WASHINGTON - Employers aggressively hired new workers in October, adding 337,000 people to their payrolls after a sluggish summer, but the unemployment rate rose fractionally to 5.5 percent.

The pace of hiring was the fastest in seven months, nearly double what economists had forecast, the Labor Department reported Friday, saying cleanup efforts from hurricanes that struck Florida and much of the Southeast helped jump-start the labor market.

But the overall, seasonally adjusted jobless rate actually rose by 0.1 percentage point from the 5.4 percent rate of September because more people renewed their job searches, expanding the pool of available workers.

Economists were elated by the surge in payrolls. "It's now looking like that soft spot is clearly over," David Wyss, chief economist at Standard & Poor's, said of the recent slowdown.

The hurricanes clearly had an impact and 300,000-plus payroll increases aren't sustainable in the coming months, Wyss said. But monthly increases of 200,000 are realistic through the end of the year, he said.

Amid a rally on Wall Street, investors enthusiastically greeted the jobs numbers. In early trading, the Dow Jones industrial average rose 52 points. The Nasdaq gained 16 points.

The jobs report was good news for President Bush as he prepares for a second term. A generally weak job market plagued his re-election campaign, offering a political target to his Democratic challenger, John Kerry. The administration quickly took credit.

"There can be no doubt that President Bush's tax relief, combined with good monetary policy, the strength of our small business sector and our outstanding work force, has led to a growing economy that is producing good jobs for American families," said Treasury Secretary John Snow.

Economists had expected October payrolls to grow by about 175,000 with the jobless rate holding steady at 5.4 percent. Employers have added about 2.2 million jobs since August 2003.

Hiring in construction helped spur last month's job growth, with employment in that sector rising by a net 71,000 jobs.

"Some of this unusually large gain reflected rebuilding and cleanup activity in the Southeast following the four hurricanes that struck the U.S. in August and September," said Kathleen Utgoff, commissioner of the Bureau of Labor Statistics.

In the past year, construction employment has grown by about 16,000 per month.

New jobs in professional and business services also helped strengthen overall job growth last month, with hiring expanding by 97,000. Temporary employment services were responsible for about half of that, giving ammunition to Bush critics who argue that much of the recent job growth is occurring in lower-paying work that typically doesn't offer heath insurance and other benefits.

October's job growth was the highest since March, when employers added 353,000 positions. Since that time, the pace had slowed, especially in June and July. But hiring has picked up since, growing by a revised 198,000 in August and 139,000 in September. Both figures were higher than originally reported by the Labor Department.

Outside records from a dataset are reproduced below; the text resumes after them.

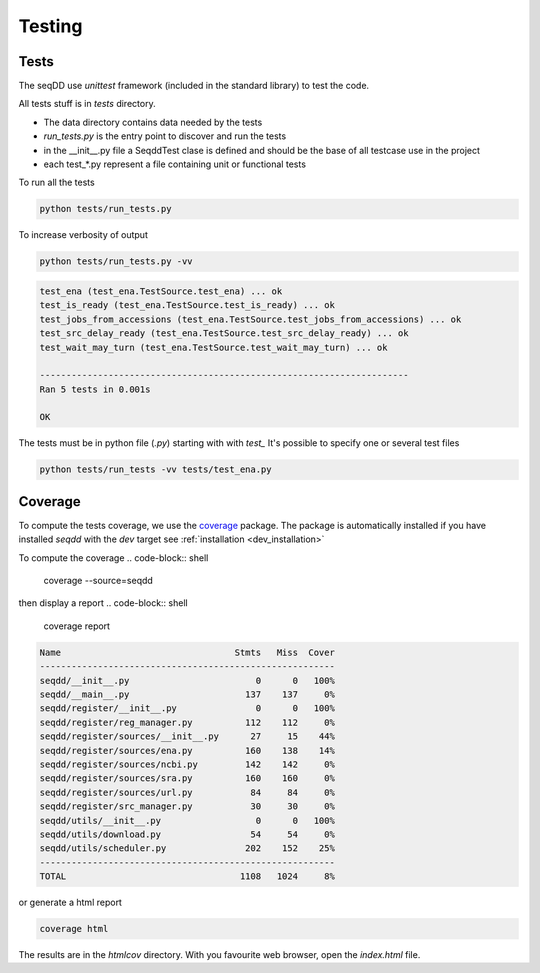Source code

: .. SeqDD - Sequence Data Downloader
    Authors: Yoann Dufresne
    Copyright © 2024  Institut Pasteur (Paris), and CNRS.
    See the COPYRIGHT file for details
    SeqDD is distributed under the terms of the GNU General Public License (GPLv3).
    See the COPYING file for details.

.. _dev_testing:

=======
Testing
=======

Tests
=====

The seqDD use `unittest` framework (included in the standard library) to test the code.

All tests stuff is in `tests` directory.

* The data directory contains data needed by the tests
* `run_tests.py` is the entry point to discover and run the tests
* in the __init__.py file a SeqddTest clase is defined and should be the base of all testcase use in the project
* each test_*.py represent a file containing unit or functional tests

To run all the tests

.. code-block:: shell

    python tests/run_tests.py

To increase verbosity of output

.. code-block:: shell

    python tests/run_tests.py -vv

.. code-block:: text

    test_ena (test_ena.TestSource.test_ena) ... ok
    test_is_ready (test_ena.TestSource.test_is_ready) ... ok
    test_jobs_from_accessions (test_ena.TestSource.test_jobs_from_accessions) ... ok
    test_src_delay_ready (test_ena.TestSource.test_src_delay_ready) ... ok
    test_wait_may_turn (test_ena.TestSource.test_wait_may_turn) ... ok

    ----------------------------------------------------------------------
    Ran 5 tests in 0.001s

    OK

The tests must be in python file (`.py`) starting with with `test\_` \
It's possible to specify one or several test files

.. code-block:: shell

    python tests/run_tests -vv tests/test_ena.py


Coverage
========

To compute the tests coverage, we use the `coverage <https://pypi.org/project/coverage/>`_ package.
The package is automatically installed if you have installed `seqdd` with the `dev` target see :ref:`installation <dev_installation>`

To compute the coverage
.. code-block:: shell

    coverage --source=seqdd

then display a report
.. code-block:: shell

    coverage report

.. code-block:: text

    Name                                 Stmts   Miss  Cover
    --------------------------------------------------------
    seqdd/__init__.py                        0      0   100%
    seqdd/__main__.py                      137    137     0%
    seqdd/register/__init__.py               0      0   100%
    seqdd/register/reg_manager.py          112    112     0%
    seqdd/register/sources/__init__.py      27     15    44%
    seqdd/register/sources/ena.py          160    138    14%
    seqdd/register/sources/ncbi.py         142    142     0%
    seqdd/register/sources/sra.py          160    160     0%
    seqdd/register/sources/url.py           84     84     0%
    seqdd/register/src_manager.py           30     30     0%
    seqdd/utils/__init__.py                  0      0   100%
    seqdd/utils/download.py                 54     54     0%
    seqdd/utils/scheduler.py               202    152    25%
    --------------------------------------------------------
    TOTAL                                 1108   1024     8%

or generate a html report

.. code-block:: shell

    coverage html

The results are in the `htmlcov` directory. With you favourite web browser, open the `index.html` file.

Manufacturing was the only major sector to lose jobs last month, with employment falling by a net 5,000. That followed a decline of 14,000 in September.

Some of the report showed the jobs market, while clearly on the upswing, still bumpy. The number of people who held more than one job rose by 519,000 to 8 million. The average time for the unemployed to find a job was 19.6 weeks, the same as in September.

The jobless rate for blacks jumped to 10.7 percent last month, up from 10.3 percent in September. The rate for Hispanics fell to 6.7 percent from 7.1 percent from the previous month, while the rate for teenagers grew to 17.2 percent from 16.6 percent. The rate for whites held at 4.7 percent.

But the economy is back on track, growing at a 3.7 percent annual rate in the third quarter, up from a 3.3 percent pace in the prior period.

Analysts think Federal Reserve policy-makers will continue to move rates from extraordinarily low levels to more normal levels to make sure inflation doesn't become a threat to the economy down the road.